=== DOCUMENT EXTRACT ===
Easter: Celebrating What We Don't Deserve
- Lori Borgman Crosswalk.com Contributor
- 2008 14 Mar
We are a people concerned with getting what we deserve.
We deserve child care, health care, good schools, good jobs, easy commutes and a comfortable retirement.
We deserve smoke-free air, a strong stock market, happiness in our marriages and children who always remember our birthdays.
Lobbying groups and professional organizations around the country exist solely for the purpose of seeing that we get what we deserve. Well, that and to line their pockets in the process.
When you listen closely, you hear the many things we deserve sprinkled throughout conversations: We deserve our money’s worth. We deserve to be treated respectfully. We deserve good customer service.
With all that work at getting what we deserve, it’s no small wonder we also feel we deserve a vacation.
Kind-hearted as we are, we are not only concerned about getting what we deserve; we are concerned that others get what they deserve as well. Like the nutcase on the interstate blasting by at 90, zipping in and out of traffic, cutting off cars, tailgating. What a pleasure to see red and blue flashing lights and that Mr. Road Rage has been pulled over by an officer. He got what he deserved. Or as we like to say, he had it coming.

=== AIM OF THE TASK ===
Repeat the part of the Easter essay from "Easter: Celebrating What" to "a comfortable retirement." word for word. The lines that come next are not needed for this.

(Boxed element entries)
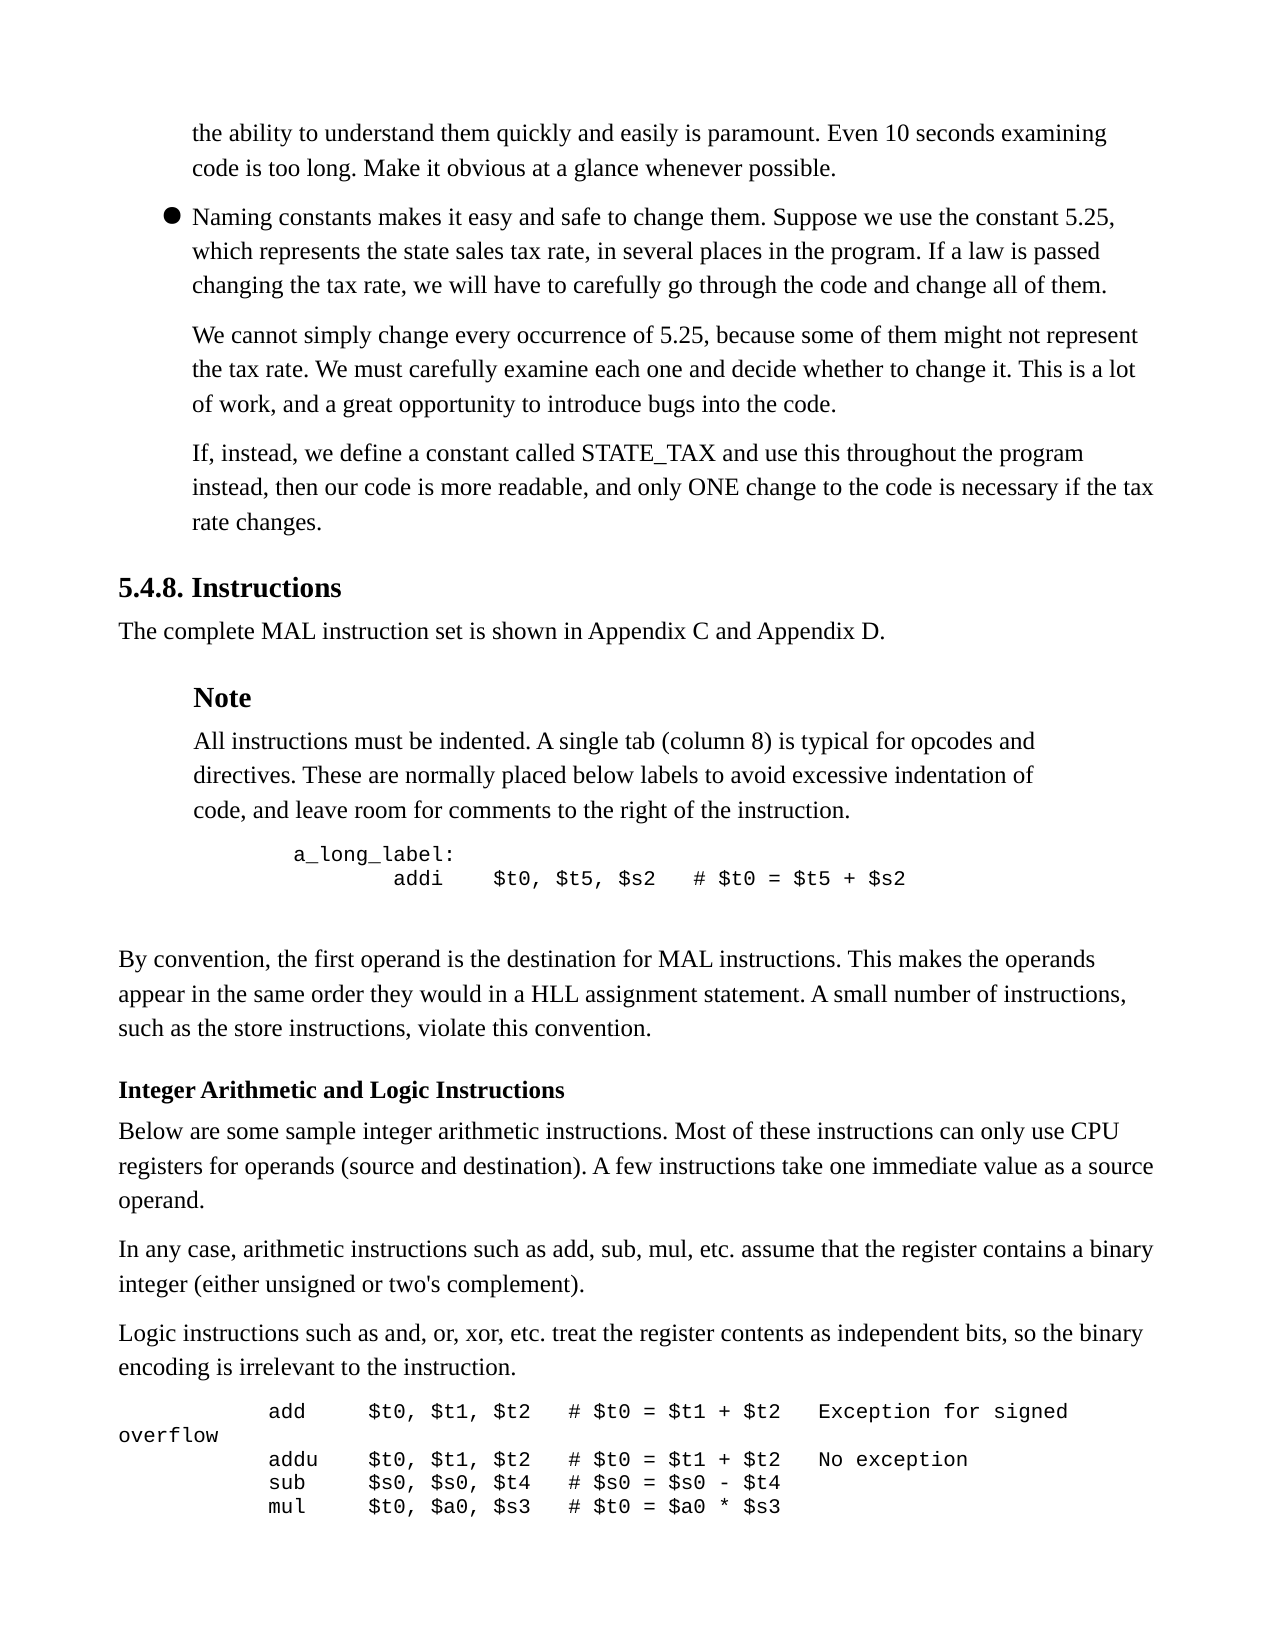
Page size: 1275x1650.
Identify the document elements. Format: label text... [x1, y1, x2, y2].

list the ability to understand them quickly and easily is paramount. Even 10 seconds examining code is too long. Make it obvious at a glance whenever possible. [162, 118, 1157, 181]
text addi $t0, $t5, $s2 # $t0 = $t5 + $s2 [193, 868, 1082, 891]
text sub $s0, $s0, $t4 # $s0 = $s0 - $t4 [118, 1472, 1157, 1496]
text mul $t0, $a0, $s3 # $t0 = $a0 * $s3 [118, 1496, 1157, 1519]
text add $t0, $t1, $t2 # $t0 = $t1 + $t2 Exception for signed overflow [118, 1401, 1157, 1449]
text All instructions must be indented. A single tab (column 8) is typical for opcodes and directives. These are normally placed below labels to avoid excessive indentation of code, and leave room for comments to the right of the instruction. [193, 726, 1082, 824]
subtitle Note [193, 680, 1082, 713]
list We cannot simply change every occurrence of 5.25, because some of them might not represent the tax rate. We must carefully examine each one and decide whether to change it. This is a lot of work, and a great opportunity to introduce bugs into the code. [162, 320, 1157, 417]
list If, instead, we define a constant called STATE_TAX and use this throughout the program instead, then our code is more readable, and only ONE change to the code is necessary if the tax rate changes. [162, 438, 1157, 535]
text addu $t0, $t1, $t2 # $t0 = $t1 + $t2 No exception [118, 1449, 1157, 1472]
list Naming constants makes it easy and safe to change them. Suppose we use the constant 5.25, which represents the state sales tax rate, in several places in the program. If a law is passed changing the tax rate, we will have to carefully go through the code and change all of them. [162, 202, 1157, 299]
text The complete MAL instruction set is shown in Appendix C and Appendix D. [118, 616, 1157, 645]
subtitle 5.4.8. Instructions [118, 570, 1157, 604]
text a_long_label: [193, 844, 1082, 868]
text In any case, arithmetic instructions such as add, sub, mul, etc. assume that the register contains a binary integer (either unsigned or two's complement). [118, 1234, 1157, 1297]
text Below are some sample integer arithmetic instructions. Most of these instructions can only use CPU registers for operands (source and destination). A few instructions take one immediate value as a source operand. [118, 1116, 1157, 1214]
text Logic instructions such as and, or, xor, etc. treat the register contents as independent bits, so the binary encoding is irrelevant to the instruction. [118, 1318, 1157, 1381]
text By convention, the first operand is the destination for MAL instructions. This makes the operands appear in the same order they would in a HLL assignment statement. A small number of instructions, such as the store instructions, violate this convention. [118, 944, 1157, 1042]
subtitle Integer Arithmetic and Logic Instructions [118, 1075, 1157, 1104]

=== RESULT ===
Easter: Celebrating What We Don't Deserve
- Lori Borgman Crosswalk.com Contributor
- 2008 14 Mar
We are a people concerned with getting what we deserve.
We deserve child care, health care, good schools, good jobs, easy commutes and a comfortable retirement.